> _Problem set_
1. In the probability problems, rewrite the part between "1. Let X be" and "the pdf function f(x)", inclusive, using "density function" in place of "pdf function".
2. Write the next part of the probability problem set, starting after its final sentence.

Provided passage Start Marker

1. Let X be a continuous random variable with a pdf function f(x) that is symmetric around 0 (i.e. f(x) = f(-x) for every x). Compute the probability that X > 0

• A: 1/2
• B: Cannot be known; depends on the pdf function f(x)
• C: 1/4
• D: 1

2) Let X have a normal distribution N (mu = 10, sigma squared = 36), and f(x) denotes the pdf function of X compute the integral from -infinity to infinity x f(x) dx.

Provided passage End Marker
Supplied entries Start Marker

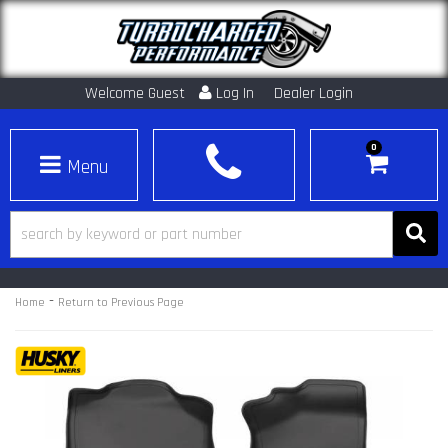
Welcome Guest
Log In
Dealer Login
0
Toggle navigation
-
Home
Return to Previous Page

Supplied entries End Marker

> _Task-by-task results_
1.
1. Let X be a continuous random variable with a density function f(x) that is symmetric around 0 (i.e. f(x) = f(-x) for every x). Compute the probability that X > 0

• A: 1/2
• B: Cannot be known; depends on the density function f(x)

2.
A. 6

B. 10

C. 36

D. 1

3). Let X have a normal question N (mu = 10; sigma squared = 36), and f(x) denotes the pdf function of X compute the following integral from -infinity to infinity (x-10)f(x)dx

A. none

B. 0

C. 10

D. -10

4). Let X have a normal distribution N (mu = 10, sigma squared = 36), and f(x) denotes the pdf function of X compute the integral from negative infinity to infinity (x^2+5) f(x)dx

A. 41

B. 5

C. 0

D. 141

5). Let X be a continuous random variable with pdf function f(x). Answer to which probabilities the following integrals correspond to respectively. Write the answers in the format: P(X < a), P(X>b), or P(a < X < b)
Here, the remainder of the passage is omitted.